Igualmente, ha repudiado al régimen de los ayatolás aunque ha señalado que su existencia no puede permitir desatar un conflicto como el actual y ha pedido una solución diplomática inmediata. «La pregunta no es si estamos o no a favor de los ayatolás, nadie lo está, la pregunta es si estamos o no del lado de la legalidad internacional y por tanto de la paz». Ello, ha dicho, no significa ser «ingenuo» sino precisamente lo contrario. «Ingenuo es pensar que la solución es la violencia, es pensar que las democracias brotan de las ruinas.
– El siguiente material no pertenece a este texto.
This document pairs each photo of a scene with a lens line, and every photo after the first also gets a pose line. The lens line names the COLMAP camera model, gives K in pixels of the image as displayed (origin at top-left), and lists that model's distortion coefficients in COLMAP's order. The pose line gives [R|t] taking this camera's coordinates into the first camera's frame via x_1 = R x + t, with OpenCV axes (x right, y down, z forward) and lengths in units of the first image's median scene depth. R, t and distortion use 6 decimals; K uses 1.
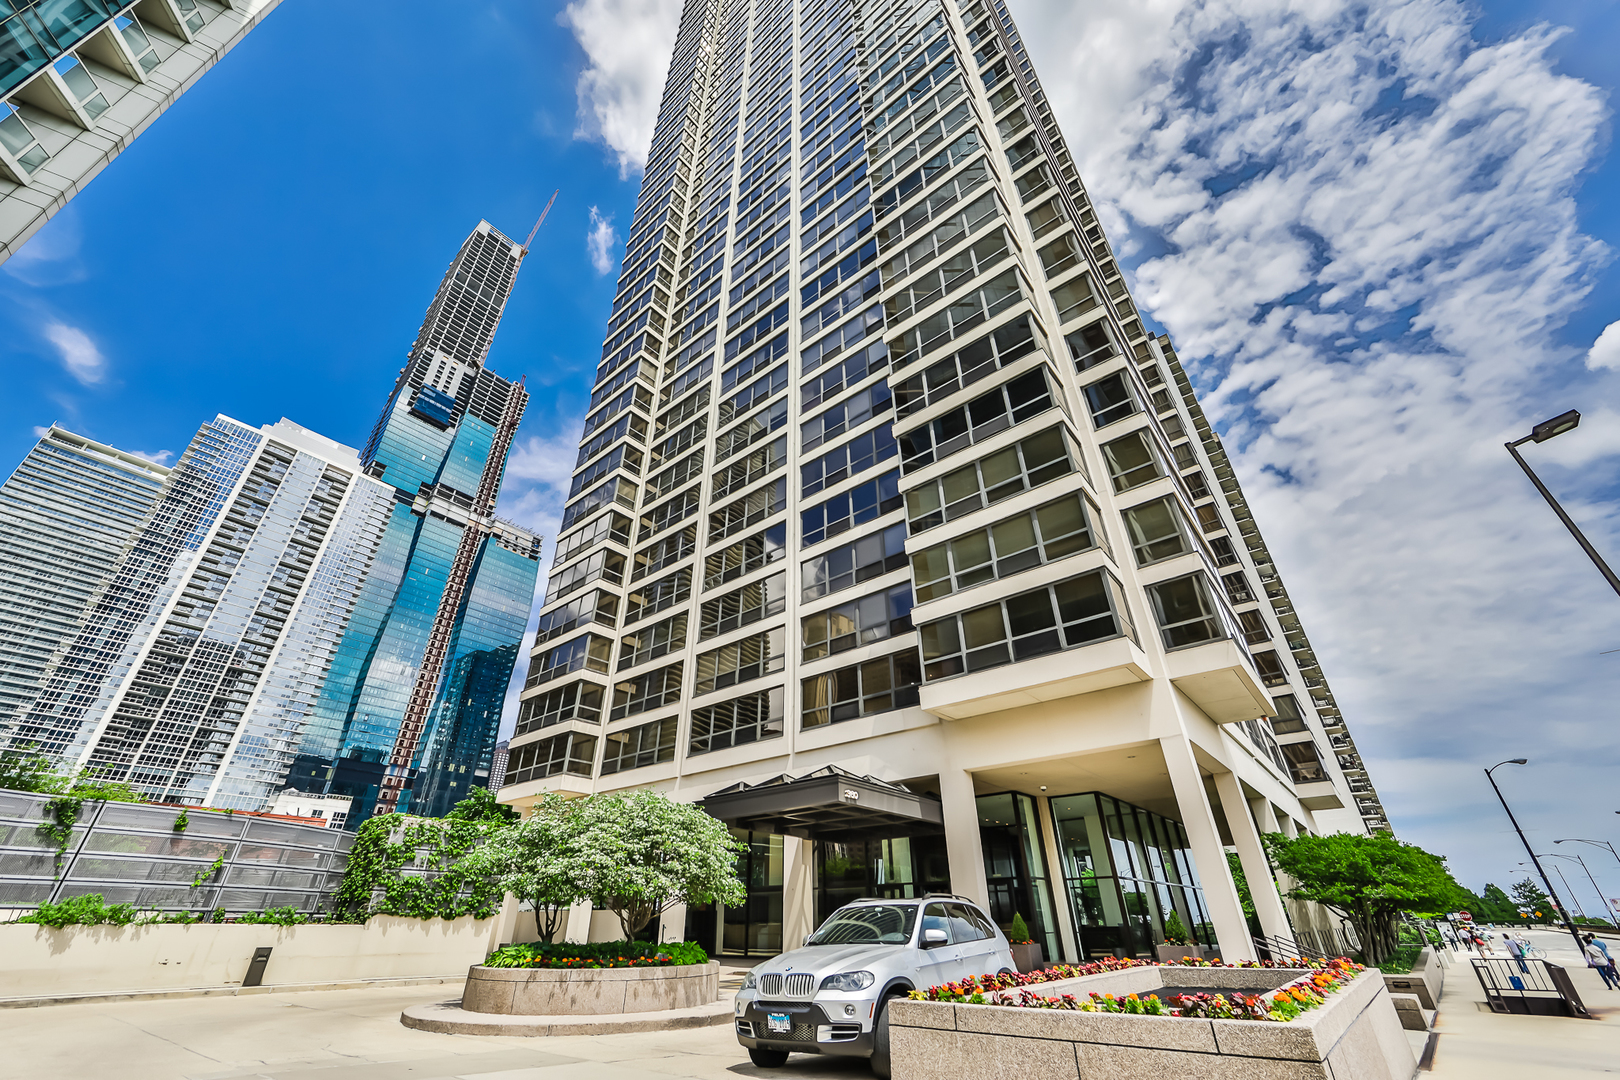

Esta posición no es en absoluto ingenua, es coherente», ha señalado.
Sobre la amenaza comercial concreta que lanzó ayer Donald Trump, Sánchez ha remarcado que España «cuenta con los recursos neceeario para hacer fernte a esta crisis; tenemos la capacidad y la voluntad política». También se ha referido a los españoles que se encuentran en Oriente Próximo y ha señalado que el servicio exterior y el ejército «están trabajando día y noche» para poner en marcha dispositivos de evacuación para poder repatriar a los ciudadanos españoles que quieran hacerlo, «pueden tener la certeza de que vamos a ayudarles y de que vamos a traerles de vuelta a casa».
La comparecencia del líder del Ejecutivo se ha producido después de que el presidente Trump amenazase a España con cortar los lazos comerciales, una vez el Gobierno ha impedido a Estados Unidos usar las bases de Morón y Rota como parte de sus operaciones en la guerra de Irán.
«España está siendo terrible, he pedido cortar todos los acuerdos con España», señaló este martes el mandatario estadounidense, desde el Despacho Oval tras reunirse con el canciller alemán, Friedrich Merz. Trump tachó de «poco amistosa» la postura de España de no permitir usar las bases en suelo nacional para lanzar la ofensiva contra Irán. «No tiene un gran liderazgo, es el único aliado de la OTAN que no acordó llegar al 5% y de hecho no pagan ni siquiera el 2%. Vamos a cortar todo el comercio», apuntó.
En este sentido puso en duda que España pueda vetar el uso de las instalaciones militares. «Podemos usarlas cuando queramos, podemos volar y usarlas, nadie nos va a decir [lo contrario]», incidió. «España no tiene absolutamente nada que necesitemos, excepto su gente. Tienen buena gente».